I have spent a lot of time trying to unravel the science base and find it gets rather like mediaeval bishops arguing how many seraphims will fit neatly on a pin head.
e.g The tropical troposphere has not heated up as expected by all models.
Data must be wrong.
Ah! the records arw rong because the temperature sensor on the satellite is fooled by darkness .... No. No. the temperature sensors are OK. ... well we haven't taken account of the recession correctly. (All satellites fall prey to Mr Newton's gravity and fall down to earth so their path varies over time) etec,., etc.,
This post gives a small flavour
http://tinyurl.com/68grmr
"Friday, August 12, 2005
Hot Air ALERT..Climate Mongerers at Work "
"Research led by the Met Office's Hadley Centre makes the entirely unsurprising conclusion, that; choices made by each research group in constructing climate datasets can have a significant impact. Initially satellite and balloon-based systems used were designed to provide the best possible snapshot of the global weather at any time, rather than to long term monitoring. The new research shows clearly that the choices made in homogenising the data have a particularly strong effect on estimates of climate change – or in simpler terms, if you use different methods…you obtain different results."
Search the site at the link "satellite+temperature"
I declare my interest to being a sceptical scientist. The climate is changing , it has done frequently, anthropogenic effects are negligible and local.
Thank you Mr Ziz. I wasn't aware good sense had started to prevail and that this question was being addressed. It makes one wonder why it was thought sensible to commit £100 billion for windfarms a few weeks ago when the new committee must already have been planned.
As to your observations about the uncertainty of the science, one reason I opine on this subject is that I have looked into much of it myself. I am no scientist but I know nonsense when I hear it and I know that a chain is only as strong as its weakest link.

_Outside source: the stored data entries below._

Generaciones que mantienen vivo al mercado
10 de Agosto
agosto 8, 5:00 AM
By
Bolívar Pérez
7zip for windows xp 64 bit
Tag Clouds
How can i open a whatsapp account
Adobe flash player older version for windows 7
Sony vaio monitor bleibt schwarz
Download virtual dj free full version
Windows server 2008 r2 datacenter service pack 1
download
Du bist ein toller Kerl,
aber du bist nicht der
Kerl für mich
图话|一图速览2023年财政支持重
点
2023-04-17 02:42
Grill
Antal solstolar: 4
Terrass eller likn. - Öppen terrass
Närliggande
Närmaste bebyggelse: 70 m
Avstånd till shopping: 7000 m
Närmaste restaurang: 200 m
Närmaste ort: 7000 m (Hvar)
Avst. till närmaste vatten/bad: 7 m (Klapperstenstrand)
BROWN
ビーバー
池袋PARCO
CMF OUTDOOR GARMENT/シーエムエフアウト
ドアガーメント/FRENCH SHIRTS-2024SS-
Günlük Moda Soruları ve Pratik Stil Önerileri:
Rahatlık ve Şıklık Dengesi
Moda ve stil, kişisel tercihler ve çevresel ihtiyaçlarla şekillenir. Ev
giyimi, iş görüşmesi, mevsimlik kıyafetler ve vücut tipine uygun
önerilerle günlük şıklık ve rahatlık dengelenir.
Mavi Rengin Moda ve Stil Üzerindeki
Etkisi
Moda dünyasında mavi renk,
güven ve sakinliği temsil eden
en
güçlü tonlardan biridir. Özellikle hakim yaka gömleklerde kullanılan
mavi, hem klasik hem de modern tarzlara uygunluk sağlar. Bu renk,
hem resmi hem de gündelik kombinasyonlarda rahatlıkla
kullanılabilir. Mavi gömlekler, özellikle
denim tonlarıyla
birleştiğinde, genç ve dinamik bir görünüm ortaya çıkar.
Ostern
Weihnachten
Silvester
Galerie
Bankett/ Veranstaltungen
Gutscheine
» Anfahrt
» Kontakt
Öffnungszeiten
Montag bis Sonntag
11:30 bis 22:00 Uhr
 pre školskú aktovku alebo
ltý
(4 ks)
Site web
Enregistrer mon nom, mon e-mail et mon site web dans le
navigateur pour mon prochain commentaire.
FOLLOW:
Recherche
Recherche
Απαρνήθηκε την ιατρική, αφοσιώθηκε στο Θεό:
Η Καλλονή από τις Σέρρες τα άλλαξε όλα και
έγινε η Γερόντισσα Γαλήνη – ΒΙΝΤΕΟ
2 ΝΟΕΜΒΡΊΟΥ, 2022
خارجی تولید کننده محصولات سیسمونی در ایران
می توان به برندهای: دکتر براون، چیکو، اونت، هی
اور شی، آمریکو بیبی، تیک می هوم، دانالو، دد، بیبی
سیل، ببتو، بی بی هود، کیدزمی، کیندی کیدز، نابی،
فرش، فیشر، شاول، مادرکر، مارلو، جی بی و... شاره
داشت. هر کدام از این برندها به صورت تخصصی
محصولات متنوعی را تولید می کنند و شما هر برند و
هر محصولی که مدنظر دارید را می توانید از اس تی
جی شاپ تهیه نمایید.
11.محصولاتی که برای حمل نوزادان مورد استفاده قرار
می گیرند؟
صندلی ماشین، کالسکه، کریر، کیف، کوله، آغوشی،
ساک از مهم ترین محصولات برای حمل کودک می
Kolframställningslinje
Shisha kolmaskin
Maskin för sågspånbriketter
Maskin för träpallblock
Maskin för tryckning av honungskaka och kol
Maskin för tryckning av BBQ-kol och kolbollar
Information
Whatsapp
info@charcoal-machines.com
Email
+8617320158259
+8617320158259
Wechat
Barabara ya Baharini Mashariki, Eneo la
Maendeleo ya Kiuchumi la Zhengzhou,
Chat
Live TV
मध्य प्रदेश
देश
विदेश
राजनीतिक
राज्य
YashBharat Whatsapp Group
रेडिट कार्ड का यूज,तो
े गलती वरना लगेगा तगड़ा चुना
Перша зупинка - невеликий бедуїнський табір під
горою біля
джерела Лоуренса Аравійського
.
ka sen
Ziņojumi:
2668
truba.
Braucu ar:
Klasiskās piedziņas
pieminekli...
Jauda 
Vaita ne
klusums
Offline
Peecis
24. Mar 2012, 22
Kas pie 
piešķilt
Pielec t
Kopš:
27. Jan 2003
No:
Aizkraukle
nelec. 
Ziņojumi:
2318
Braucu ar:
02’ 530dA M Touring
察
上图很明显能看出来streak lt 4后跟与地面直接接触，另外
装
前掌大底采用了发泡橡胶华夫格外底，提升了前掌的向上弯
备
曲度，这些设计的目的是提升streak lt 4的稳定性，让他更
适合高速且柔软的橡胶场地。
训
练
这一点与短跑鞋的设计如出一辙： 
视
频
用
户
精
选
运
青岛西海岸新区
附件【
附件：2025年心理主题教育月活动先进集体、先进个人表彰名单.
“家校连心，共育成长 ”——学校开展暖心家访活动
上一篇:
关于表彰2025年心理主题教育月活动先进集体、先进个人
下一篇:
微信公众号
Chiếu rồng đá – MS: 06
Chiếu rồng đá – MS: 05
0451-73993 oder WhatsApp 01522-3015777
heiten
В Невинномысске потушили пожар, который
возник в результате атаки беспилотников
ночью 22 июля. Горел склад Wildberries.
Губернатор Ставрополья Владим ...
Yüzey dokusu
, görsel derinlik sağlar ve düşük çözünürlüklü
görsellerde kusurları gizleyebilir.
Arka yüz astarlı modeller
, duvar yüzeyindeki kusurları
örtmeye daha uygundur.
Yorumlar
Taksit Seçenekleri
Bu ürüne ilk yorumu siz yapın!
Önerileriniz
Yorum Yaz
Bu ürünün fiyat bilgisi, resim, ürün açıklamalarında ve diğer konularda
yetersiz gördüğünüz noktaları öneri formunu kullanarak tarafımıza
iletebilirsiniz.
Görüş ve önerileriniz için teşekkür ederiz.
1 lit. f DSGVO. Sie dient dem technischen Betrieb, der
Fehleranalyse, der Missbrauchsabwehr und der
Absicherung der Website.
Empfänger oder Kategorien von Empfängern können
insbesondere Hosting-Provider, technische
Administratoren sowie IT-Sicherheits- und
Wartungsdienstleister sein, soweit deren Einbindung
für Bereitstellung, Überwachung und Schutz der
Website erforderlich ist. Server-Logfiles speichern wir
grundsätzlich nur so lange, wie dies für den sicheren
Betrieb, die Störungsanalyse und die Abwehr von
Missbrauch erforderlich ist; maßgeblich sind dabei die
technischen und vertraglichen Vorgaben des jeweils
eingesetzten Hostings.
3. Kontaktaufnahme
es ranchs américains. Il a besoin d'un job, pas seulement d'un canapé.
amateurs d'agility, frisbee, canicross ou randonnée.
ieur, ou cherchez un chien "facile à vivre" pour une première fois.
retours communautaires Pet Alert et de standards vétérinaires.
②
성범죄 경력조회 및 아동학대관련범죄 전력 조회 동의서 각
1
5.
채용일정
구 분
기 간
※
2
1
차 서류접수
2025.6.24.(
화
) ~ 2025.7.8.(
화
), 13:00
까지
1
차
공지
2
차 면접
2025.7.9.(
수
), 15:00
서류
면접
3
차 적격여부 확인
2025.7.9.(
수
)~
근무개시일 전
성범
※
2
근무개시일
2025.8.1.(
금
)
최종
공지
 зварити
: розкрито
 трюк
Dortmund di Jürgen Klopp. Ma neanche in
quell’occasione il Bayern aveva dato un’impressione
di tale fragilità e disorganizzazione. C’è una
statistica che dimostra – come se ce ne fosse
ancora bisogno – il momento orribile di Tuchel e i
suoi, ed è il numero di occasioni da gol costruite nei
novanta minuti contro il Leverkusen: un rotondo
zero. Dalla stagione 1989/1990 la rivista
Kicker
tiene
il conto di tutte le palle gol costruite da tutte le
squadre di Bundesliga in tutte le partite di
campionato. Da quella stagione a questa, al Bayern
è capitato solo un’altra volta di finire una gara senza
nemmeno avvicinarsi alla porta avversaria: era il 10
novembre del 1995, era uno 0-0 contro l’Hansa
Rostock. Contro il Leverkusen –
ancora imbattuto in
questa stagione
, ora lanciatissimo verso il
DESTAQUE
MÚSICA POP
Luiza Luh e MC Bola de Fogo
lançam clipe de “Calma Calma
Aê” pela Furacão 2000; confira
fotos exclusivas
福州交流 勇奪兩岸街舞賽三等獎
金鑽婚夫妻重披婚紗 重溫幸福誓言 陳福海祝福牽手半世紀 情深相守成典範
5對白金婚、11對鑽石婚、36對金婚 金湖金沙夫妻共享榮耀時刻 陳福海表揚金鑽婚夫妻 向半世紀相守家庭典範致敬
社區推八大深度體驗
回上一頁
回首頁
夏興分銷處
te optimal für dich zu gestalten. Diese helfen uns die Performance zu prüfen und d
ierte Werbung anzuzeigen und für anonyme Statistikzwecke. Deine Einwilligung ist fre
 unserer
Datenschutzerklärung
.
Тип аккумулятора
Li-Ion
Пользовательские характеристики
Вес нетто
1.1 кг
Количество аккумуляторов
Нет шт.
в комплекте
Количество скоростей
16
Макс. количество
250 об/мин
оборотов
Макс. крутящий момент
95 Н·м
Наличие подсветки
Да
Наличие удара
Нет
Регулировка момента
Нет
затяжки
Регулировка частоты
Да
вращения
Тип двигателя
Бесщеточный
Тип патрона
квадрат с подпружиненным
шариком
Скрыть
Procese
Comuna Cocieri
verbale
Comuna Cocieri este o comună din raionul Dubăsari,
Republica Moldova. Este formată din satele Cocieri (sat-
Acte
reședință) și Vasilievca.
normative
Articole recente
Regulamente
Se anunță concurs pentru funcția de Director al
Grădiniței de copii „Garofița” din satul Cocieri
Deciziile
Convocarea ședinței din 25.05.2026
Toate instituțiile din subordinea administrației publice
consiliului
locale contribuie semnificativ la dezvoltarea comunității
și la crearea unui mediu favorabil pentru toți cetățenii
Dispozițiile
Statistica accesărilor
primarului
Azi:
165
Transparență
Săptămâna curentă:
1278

We see massive areas of (apparently) genuine scientific dispute whether we look at:
- temperature measurements (urban heat effect, accuracy of satellite readings, accuracy of adjustments of old data, range of data points and more)
- CO2 measurements (reliability of ice core data, relevance and accuracy of historic physical measurements, effect of oceans out-gassing and absorbing, effect of population growth regardless of industrialisation and more)
- the sun (correlation v causation of sunspot activity, effect of increased solar activity on clouds, effect of water vapour compared to CO2, effect of solar activity on oceans and more)
- the oceans (ability to absorb man made CO2, cause and effect of oscillations, cause and effect of acidity, cause and effect of marine plantlife and more)
- longevity of CO2 in the atmosphere (is it 5 years, 12 years, 20, 100, 200, 500; what causes it to disappear over time, is longevity always the same and more)
- effect of CO2 in the atmosphere (logarithmic v linear, comparison to water vapour, why no frying when levels high in the past, why no increase in temperatures 1940ish-1960ish, why no increase in temperature since 1998 and more)
- what effect will reduction in human CO2 emissions have?
Then there are the disputes about the IPCC models with their built-in positive feedbacks for CO2, absence of positive feedbacks for other factors and weightings in favour of data which support the IPCC's desired conclusion.
All of that comes before the most important question: is the cost of reducing emissions in proportion to the resulting benefit? The reason the science comes first is, of course, that it is necessary to prove a benefit from reducing emissions before we need give one second of thought to doing so.
Let's hope the new committee will approach the issues objectively. Support for the IPCC position does not necessarily mean the committee has failed, but it will have failed if it examines the evidence with a presumption that the IPCC is correct. It must start with a blank canvass.